Ho guardato l'albero e ho avuto l'impressione che non sarebbe rimasto integro a lungo. Ho buttato per un istante l'occhio sulla velocità del vento: 65 nodi. Mi sono attaccato alla manovella del winch lascando la scotta fiocco con l'altra mano.
Ho lottato invano per 40 minuti che mi sono sembrati un' eternità, sotto quello sforzo, spendendo sino all'ultima goccia di energia e di forza dentro le mie braccia e tutto il mio corpo. Ma ho capito che il serbatoio delle energie stava già lampeggiando in rosso da un po' e con gli allarmi accesi e comunque non se ne veniva a capo. Riuscivo a chiuderne un metro che si riapriva un secondo dopo quindi ho ripreso la scotta in mano che nel frattempo aveva fatto un nodo strettissimo con quella sopravvento che era diventata corta, ma attingendo al fondo della riserva del mio serbatoio ho cazzato la scotta più che potevo.

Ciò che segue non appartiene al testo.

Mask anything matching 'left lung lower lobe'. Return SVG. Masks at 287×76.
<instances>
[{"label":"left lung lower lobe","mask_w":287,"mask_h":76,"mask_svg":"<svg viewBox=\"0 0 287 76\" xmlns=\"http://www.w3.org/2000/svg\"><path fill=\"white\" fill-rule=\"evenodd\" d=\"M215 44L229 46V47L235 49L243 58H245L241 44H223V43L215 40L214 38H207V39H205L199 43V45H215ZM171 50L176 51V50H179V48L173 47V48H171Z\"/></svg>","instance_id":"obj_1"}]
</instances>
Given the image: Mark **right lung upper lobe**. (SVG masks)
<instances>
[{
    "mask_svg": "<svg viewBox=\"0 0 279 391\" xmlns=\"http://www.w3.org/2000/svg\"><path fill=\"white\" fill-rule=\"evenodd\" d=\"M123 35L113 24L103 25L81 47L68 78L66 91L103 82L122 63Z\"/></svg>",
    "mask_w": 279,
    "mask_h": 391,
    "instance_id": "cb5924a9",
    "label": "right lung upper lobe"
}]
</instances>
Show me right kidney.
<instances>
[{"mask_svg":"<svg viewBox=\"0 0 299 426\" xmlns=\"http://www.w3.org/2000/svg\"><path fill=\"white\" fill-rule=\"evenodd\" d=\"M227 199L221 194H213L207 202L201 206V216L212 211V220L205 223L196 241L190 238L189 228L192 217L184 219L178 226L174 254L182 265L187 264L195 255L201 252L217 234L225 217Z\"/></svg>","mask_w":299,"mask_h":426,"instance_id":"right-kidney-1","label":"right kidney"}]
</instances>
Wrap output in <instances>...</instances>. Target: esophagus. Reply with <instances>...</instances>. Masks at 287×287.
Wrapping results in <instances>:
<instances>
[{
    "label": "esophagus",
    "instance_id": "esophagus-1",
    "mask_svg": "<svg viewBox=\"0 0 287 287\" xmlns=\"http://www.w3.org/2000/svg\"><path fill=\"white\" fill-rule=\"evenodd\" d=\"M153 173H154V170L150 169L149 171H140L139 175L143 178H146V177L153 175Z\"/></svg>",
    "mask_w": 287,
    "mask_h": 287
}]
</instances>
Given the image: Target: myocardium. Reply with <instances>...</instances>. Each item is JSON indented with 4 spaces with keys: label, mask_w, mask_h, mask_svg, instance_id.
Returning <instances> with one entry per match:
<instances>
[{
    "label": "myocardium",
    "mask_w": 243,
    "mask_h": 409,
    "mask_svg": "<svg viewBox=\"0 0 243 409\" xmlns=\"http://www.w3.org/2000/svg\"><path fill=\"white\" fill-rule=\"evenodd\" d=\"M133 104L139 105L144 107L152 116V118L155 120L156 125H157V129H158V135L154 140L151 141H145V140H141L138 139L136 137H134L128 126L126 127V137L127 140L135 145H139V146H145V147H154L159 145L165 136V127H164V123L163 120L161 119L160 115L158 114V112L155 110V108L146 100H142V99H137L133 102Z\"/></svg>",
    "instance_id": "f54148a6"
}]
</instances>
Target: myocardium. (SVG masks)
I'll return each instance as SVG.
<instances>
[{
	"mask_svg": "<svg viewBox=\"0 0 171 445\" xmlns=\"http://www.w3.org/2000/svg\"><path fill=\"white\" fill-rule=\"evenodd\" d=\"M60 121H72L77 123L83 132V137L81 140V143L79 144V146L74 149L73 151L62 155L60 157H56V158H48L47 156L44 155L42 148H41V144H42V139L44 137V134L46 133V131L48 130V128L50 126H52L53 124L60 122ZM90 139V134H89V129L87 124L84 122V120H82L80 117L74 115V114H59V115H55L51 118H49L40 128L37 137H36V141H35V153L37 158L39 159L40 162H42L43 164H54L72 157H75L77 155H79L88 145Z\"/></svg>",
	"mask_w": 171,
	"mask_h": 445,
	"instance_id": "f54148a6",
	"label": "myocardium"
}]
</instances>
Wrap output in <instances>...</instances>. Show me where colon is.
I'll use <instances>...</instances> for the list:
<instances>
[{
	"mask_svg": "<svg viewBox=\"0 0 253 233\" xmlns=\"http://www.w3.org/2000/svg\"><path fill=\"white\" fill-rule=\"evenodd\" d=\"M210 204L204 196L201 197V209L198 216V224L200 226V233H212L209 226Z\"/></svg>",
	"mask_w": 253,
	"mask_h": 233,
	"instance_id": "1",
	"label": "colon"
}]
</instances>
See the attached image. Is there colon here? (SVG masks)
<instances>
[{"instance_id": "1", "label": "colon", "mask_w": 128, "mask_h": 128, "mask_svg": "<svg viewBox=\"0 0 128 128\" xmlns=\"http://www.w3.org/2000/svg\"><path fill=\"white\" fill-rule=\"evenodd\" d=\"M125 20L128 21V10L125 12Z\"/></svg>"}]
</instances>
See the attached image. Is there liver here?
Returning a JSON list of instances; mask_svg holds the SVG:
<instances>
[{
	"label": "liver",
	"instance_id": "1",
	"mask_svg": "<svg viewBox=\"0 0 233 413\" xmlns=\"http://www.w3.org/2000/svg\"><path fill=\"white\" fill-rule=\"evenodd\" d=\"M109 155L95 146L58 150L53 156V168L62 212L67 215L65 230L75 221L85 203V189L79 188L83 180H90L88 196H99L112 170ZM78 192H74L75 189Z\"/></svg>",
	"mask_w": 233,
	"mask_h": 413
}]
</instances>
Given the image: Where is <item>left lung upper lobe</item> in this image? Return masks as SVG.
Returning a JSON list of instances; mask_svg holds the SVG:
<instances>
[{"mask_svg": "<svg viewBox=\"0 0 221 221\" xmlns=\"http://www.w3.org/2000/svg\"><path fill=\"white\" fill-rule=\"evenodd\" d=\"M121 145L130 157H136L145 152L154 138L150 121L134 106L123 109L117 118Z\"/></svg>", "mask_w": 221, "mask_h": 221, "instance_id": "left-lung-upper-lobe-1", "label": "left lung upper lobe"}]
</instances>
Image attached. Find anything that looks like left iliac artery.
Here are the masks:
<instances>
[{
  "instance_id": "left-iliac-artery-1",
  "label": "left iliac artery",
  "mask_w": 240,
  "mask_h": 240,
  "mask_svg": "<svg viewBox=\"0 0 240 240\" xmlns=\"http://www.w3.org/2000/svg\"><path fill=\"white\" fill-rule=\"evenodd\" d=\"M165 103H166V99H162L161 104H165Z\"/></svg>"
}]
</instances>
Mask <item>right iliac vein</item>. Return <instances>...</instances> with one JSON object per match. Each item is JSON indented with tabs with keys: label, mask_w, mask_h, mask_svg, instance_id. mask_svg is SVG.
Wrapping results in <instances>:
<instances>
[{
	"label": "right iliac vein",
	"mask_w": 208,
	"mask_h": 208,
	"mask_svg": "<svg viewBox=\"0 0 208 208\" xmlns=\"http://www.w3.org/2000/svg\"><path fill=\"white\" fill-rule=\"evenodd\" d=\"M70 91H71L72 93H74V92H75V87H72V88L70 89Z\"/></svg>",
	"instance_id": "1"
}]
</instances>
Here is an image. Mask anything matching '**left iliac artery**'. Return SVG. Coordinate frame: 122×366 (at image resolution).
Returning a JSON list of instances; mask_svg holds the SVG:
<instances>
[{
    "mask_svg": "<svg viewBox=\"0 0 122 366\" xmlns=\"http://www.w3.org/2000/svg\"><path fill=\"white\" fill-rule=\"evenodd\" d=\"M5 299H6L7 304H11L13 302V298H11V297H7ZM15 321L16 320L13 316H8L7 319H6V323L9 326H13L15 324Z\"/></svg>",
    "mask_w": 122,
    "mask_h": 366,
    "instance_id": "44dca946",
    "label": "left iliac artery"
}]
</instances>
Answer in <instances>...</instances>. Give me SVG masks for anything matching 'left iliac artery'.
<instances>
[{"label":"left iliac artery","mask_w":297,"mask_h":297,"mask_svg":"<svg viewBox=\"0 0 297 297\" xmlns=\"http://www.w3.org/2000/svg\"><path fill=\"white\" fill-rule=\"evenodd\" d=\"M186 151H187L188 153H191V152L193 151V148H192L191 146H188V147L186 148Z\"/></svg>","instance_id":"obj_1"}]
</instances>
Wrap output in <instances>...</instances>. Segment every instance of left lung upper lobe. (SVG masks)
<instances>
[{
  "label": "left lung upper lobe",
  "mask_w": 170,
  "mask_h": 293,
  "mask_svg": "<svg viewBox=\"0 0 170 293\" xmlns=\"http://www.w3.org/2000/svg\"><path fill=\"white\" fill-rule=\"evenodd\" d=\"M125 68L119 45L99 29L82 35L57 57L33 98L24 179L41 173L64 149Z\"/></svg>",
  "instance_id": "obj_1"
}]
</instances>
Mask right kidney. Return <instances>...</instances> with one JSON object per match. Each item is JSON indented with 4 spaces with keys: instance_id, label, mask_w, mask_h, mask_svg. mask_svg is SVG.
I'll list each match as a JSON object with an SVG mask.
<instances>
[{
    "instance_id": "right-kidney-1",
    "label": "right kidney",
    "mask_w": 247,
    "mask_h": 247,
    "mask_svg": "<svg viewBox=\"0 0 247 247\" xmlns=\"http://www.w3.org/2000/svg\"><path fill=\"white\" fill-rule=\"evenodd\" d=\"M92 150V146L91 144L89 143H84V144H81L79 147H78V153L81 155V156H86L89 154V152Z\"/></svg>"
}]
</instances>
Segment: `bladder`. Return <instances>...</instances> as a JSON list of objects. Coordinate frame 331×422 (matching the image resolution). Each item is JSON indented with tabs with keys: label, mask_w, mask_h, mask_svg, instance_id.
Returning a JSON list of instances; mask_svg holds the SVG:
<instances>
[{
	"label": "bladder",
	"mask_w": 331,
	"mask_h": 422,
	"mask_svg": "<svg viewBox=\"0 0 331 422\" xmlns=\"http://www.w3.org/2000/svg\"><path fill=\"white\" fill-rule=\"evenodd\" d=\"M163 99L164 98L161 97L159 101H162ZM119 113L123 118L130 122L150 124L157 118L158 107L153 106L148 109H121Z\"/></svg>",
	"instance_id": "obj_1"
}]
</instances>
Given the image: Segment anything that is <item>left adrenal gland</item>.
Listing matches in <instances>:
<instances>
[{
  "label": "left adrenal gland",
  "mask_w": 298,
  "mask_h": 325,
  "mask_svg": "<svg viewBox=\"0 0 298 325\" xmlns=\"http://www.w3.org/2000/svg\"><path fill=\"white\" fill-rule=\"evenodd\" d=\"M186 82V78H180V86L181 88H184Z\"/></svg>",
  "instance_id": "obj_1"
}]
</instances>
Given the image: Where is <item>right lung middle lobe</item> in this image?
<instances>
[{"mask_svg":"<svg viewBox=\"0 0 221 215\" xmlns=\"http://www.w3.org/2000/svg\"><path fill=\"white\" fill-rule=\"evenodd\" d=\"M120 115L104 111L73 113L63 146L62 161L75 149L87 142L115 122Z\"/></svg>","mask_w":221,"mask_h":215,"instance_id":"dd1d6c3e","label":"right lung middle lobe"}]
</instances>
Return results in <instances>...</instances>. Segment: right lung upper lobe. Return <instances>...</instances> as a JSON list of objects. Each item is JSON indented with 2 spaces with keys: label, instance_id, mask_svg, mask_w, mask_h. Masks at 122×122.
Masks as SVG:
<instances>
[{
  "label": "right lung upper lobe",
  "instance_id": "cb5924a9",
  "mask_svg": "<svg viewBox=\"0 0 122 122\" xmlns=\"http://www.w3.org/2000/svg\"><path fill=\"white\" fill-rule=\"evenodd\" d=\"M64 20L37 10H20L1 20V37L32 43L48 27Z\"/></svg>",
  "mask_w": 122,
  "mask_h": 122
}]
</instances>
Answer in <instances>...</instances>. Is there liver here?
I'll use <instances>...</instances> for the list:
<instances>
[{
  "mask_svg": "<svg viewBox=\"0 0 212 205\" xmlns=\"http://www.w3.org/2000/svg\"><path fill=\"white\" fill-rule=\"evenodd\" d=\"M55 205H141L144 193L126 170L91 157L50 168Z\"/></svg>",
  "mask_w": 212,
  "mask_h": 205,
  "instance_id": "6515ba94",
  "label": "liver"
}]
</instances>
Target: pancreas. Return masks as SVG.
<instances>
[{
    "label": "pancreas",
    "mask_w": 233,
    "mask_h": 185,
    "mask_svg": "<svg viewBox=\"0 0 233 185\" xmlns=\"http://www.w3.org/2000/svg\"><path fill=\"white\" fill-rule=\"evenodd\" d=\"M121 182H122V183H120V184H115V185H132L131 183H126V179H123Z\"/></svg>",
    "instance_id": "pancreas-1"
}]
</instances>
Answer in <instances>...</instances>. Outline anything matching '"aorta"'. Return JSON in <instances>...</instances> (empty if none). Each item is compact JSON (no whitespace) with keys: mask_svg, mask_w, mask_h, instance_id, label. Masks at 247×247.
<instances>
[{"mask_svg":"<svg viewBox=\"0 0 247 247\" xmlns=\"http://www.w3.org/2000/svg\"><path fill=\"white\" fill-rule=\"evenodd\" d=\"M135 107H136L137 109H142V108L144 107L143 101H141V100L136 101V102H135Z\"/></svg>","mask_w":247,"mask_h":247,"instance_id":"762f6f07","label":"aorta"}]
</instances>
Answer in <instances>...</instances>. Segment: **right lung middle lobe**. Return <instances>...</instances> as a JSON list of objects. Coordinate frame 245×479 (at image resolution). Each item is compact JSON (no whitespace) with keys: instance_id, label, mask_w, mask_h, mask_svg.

Il vento nel frattempo era tornato a 45 nodi, Italia con un impeto da guerriero e alleggerita di un po' dalla pressione del vento si è risollevata ed è partita in velocità. Nel frattempo aveva fatto buio, bagnato fradicio com'ero il freddo iniziava a farsi sentire.
Ho preso la terza mano alla randa, ho dato una sistemata in coperta alla bella e meglio, ho messo tutto in sicurezza e sono andato dabbasso. Sembrava un campo di battaglia, tutto ciò che non era rizzato (assicurato saldamente) era sparpagliato per tutta la barca, per fortuna poca acqua in giro. Ho sistemato tutto con calma. Nel frattempo il vento è calato drasticamente, sono riuscito fuori a ritogliere la mano alla randa perché era cresciuta l'onda e avevamo bisogno di potenza. Ho fatto piano, cercando di consumare poco. Sono tornato dabbasso, ho preparato una tisana calda e mi sono spogliato e cambiato. Era passato poco che il vento rinforzava di nuovo, sono tornato in coperta e ho preso di nuovo la mano alla randa giurando che cosi sarebbe rimasta. Il vento è stato più o meno stabile tra 38 e 43 nodi per tutta la notte con un'onda che aumentava. Finalmente mi sono buttato sul pouf, esausto e indolenzito.
Alle prime luci il bilancio della battaglia: abbiamo perso due stecche del fiocco che ha due piccoli strappi sui quali bisognerà intervenire, due carrelli di randa rotti, uno dei quali l'ho già sostituito, l'altro dovrà aspettare condizioni di onda più maneggevoli. Quindi siamo costretti a navigare un po' lenti ora che è calato il vento.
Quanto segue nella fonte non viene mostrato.